Development

A Brief Look at Cpython String

Ondřej Měkota

Have you ever noticed that a string with just a few characters in Python uses several dozen bytes of memory? We handle a lot of short strings in Python in our team, that works on matching offers of the same products together, and I have been wondering why Python seems to store strings seemingly so inefficiently.

In this article, we will take a brief look at how Python strings are implemented, why they consume so much memory and we will examine certain interesting aspects of Python string.

In the previous blog posts (the first and second), we analysed the implementation of float and list types in Python.

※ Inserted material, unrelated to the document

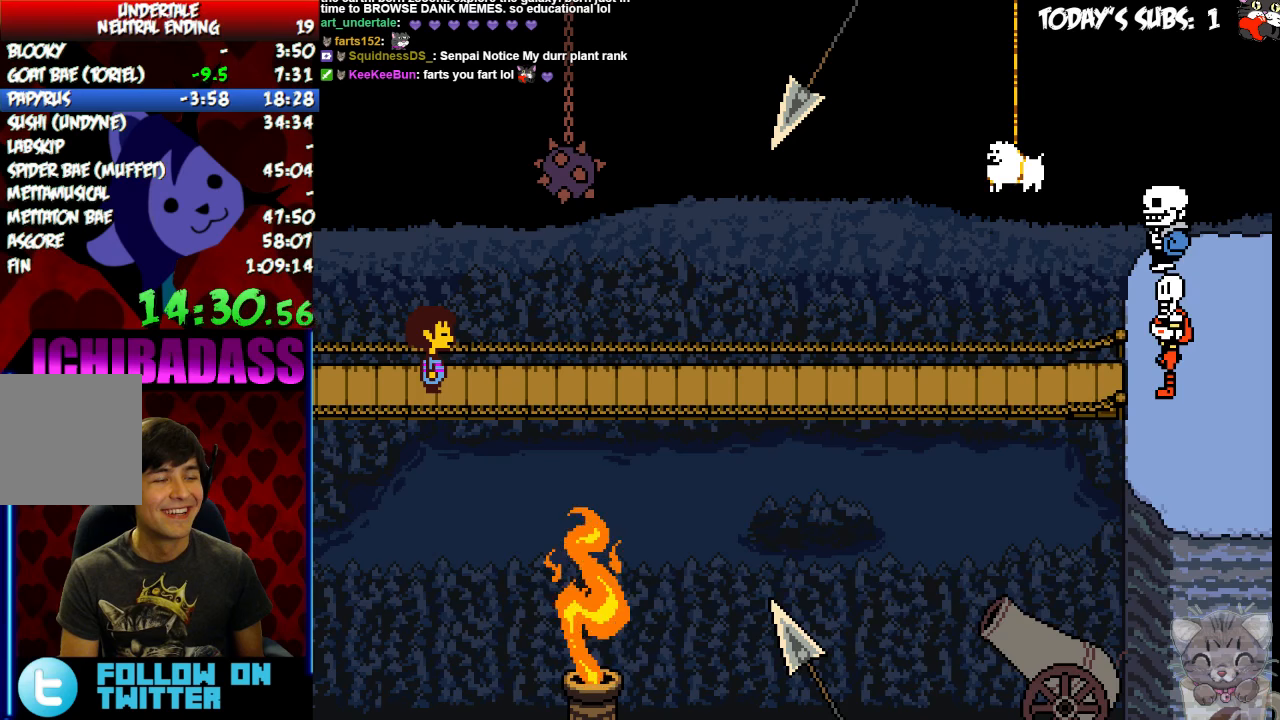
{"keys": ["shift"], "events": [[67, "return", "down"], [67, "x", "up"], [100, "shift", "down"], [133, "return", "up"], [133, "shift", "up"], [200, "z", "down"], [233, "x", "down"], [233, "z", "up"], [267, "return", "down"], [300, "x", "up"], [333, "return", "up"], [400, "z", "down"], [433, "z", "up"], [467, "return", "down"], [500, "return", "up"], [500, "shift", "down"]]}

We have established that every Python object has a common ancestor, a common basis: the PyObject struct.

In this article I assume the reader is familiar with character representations and encodings (ASCII, UTF-8 – why variable character length is used) to some extent. Also, I assume a 64-bit *nix system, in any memory calculation.

Python String Structures

In lower-level languages such as C, a „string“ is commonly represented as an array of characters (generally integers; in C, types such as char, wchar_t are used) terminated by null character.

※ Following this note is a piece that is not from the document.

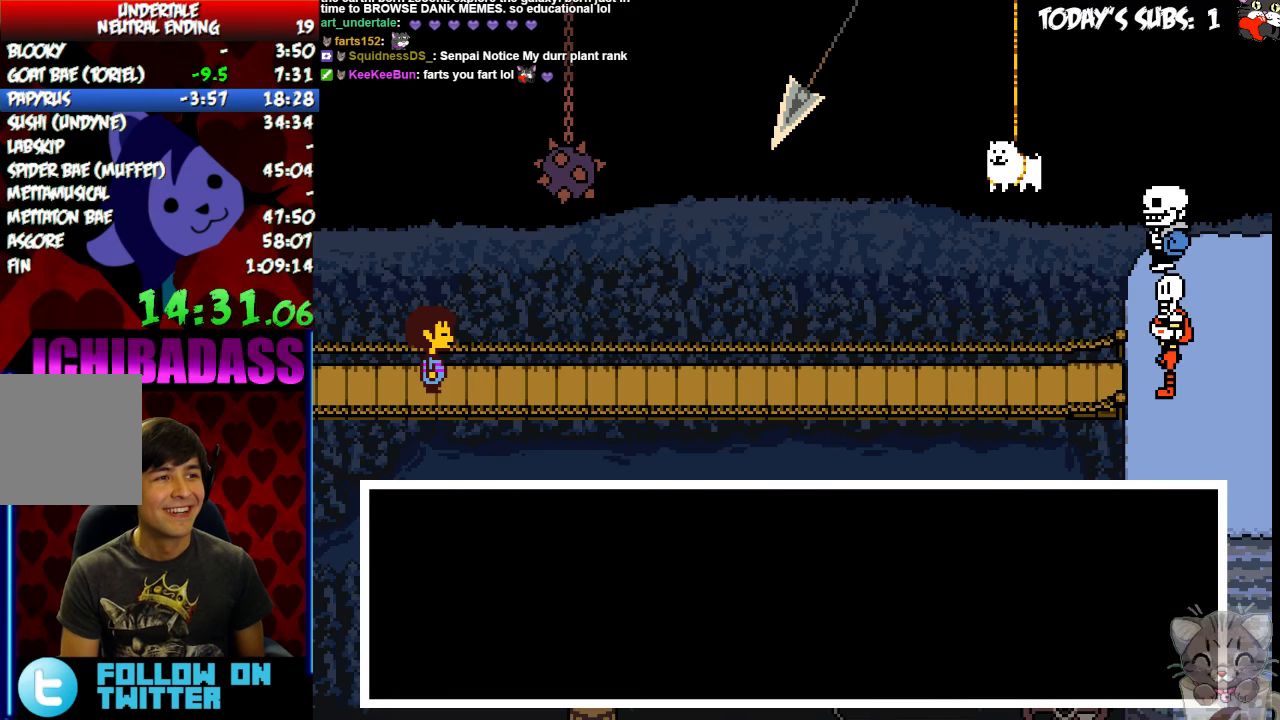
{"keys": ["return", "shift"], "events": [[33, "shift", "up"], [133, "x", "down"], [167, "return", "down"], [167, "shift", "down"], [200, "x", "up"], [233, "return", "up"], [233, "shift", "up"], [333, "return", "down"], [333, "shift", "down"], [400, "return", "up"], [400, "shift", "up"], [400, "x", "down"], [467, "x", "up"], [500, "return", "down"], [500, "shift", "down"]]}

Python has three string representations (but the last one, PyUnicodeObject, is deprecated and it will be removed in Python 3.12 so I’ve omitted it from this article). The first string object, PyASCIIObject, is for ASCII only strings and the other, PyCompactUnicodeObject, is for strings that contain at least one non-ASCII character. PyCompactUnicodeObject actually uses PyASCIIObject as its base and extends it.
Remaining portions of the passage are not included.